## REQUIREMENT
Nothing but the lines from the first line of the entries through the line with "8: (339, 45, 1.04)" should appear in the answer, transcribed exactly and free of pictures.

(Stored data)
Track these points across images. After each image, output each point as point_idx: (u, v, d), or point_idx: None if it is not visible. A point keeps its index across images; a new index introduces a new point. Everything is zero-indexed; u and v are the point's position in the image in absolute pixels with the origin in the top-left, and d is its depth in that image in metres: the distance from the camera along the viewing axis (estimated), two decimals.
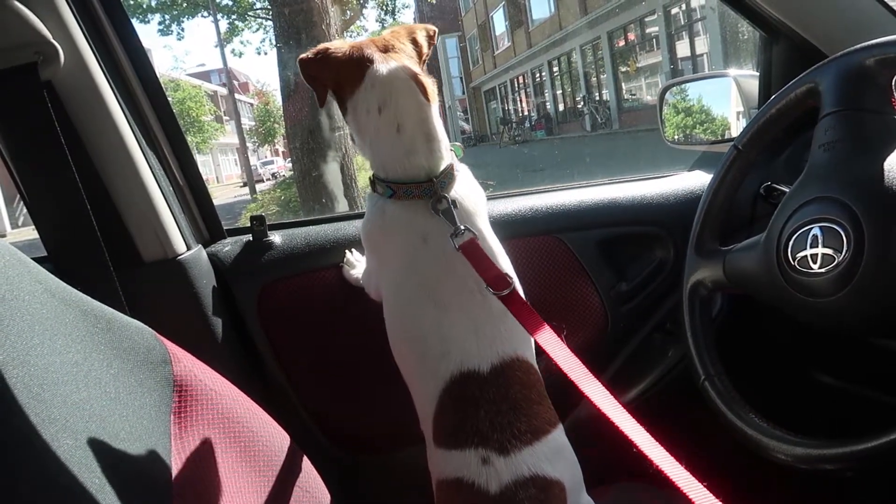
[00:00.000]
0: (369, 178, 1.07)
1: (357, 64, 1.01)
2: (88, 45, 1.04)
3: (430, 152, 1.01)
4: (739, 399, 0.95)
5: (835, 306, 0.82)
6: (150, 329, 0.79)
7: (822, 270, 0.81)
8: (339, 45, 1.04)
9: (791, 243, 0.84)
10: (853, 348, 1.06)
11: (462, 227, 0.98)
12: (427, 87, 1.03)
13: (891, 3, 1.12)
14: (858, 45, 0.85)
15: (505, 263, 1.06)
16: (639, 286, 1.34)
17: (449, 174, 1.03)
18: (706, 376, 0.99)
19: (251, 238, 1.29)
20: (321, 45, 1.03)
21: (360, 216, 1.24)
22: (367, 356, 1.17)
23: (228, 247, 1.28)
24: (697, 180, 1.39)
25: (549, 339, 0.86)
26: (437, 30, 1.12)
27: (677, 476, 0.69)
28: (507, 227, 1.29)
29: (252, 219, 1.28)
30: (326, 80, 1.04)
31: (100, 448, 0.60)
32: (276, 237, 1.29)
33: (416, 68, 1.04)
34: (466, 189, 1.06)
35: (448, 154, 1.04)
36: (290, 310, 1.27)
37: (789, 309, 0.88)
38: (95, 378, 0.68)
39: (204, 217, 1.29)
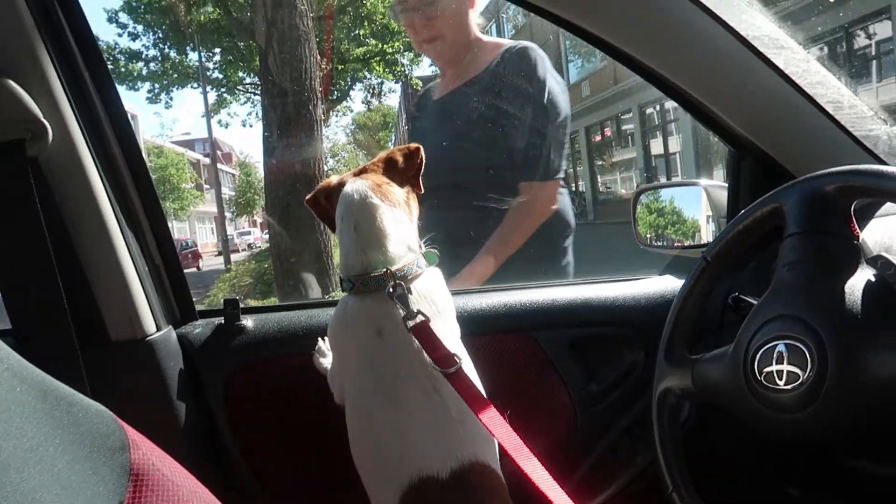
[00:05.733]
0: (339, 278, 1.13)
1: (336, 189, 1.16)
2: (77, 123, 1.05)
3: (387, 249, 1.08)
4: None
5: (799, 423, 0.83)
6: (110, 413, 0.77)
7: (788, 387, 0.82)
8: (329, 179, 1.20)
9: (758, 358, 0.86)
10: (821, 462, 1.07)
11: (415, 310, 1.01)
12: (392, 194, 1.13)
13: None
14: (821, 172, 0.90)
15: (459, 350, 1.08)
16: (609, 388, 1.34)
17: (409, 269, 1.08)
18: (674, 487, 0.98)
19: (223, 321, 1.28)
20: (320, 185, 1.21)
21: (332, 303, 1.24)
22: (335, 449, 1.14)
23: (199, 329, 1.27)
24: (668, 284, 1.42)
25: (493, 418, 0.86)
26: (419, 146, 1.22)
27: None
28: (481, 324, 1.30)
29: (225, 302, 1.28)
30: (325, 211, 1.19)
31: None
32: (248, 321, 1.28)
33: (384, 181, 1.16)
34: (429, 285, 1.10)
35: (411, 254, 1.10)
36: (259, 397, 1.25)
37: (757, 422, 0.89)
38: (49, 465, 0.65)
39: (176, 297, 1.28)
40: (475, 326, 1.28)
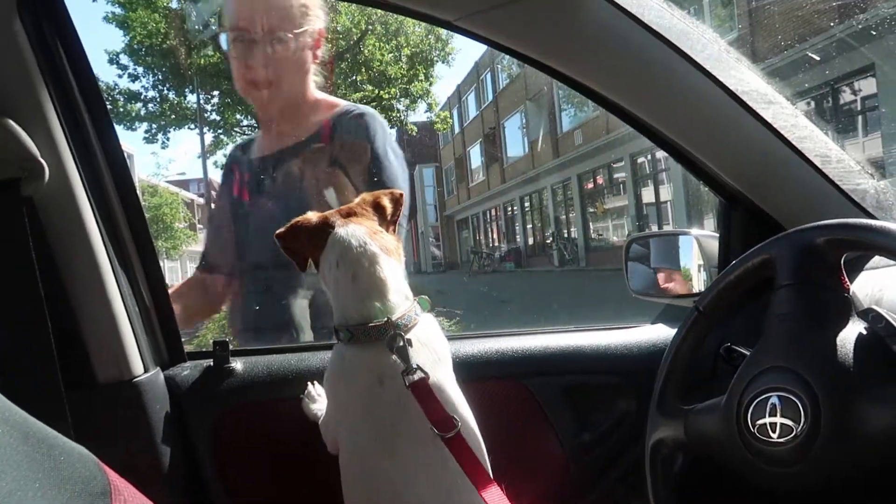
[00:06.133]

## TASK RESPONSE
Track these points across images. After each image, output each point as point_idx: (u, v, d), or point_idx: None if it is not visible. A point keeps its index across images; a new index introduces a new point. Everything is zero-indexed; u and v are the point's position in the image in absolute pixels with the origin in the top-left, and d is its depth in that image in metres: the distance from the camera along the viewing axis (estimated), two decimals.
[00:00.000]
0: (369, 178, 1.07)
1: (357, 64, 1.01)
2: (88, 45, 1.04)
3: (430, 152, 1.01)
4: (739, 399, 0.95)
5: (835, 306, 0.82)
6: (150, 329, 0.79)
7: (822, 270, 0.81)
8: (339, 45, 1.04)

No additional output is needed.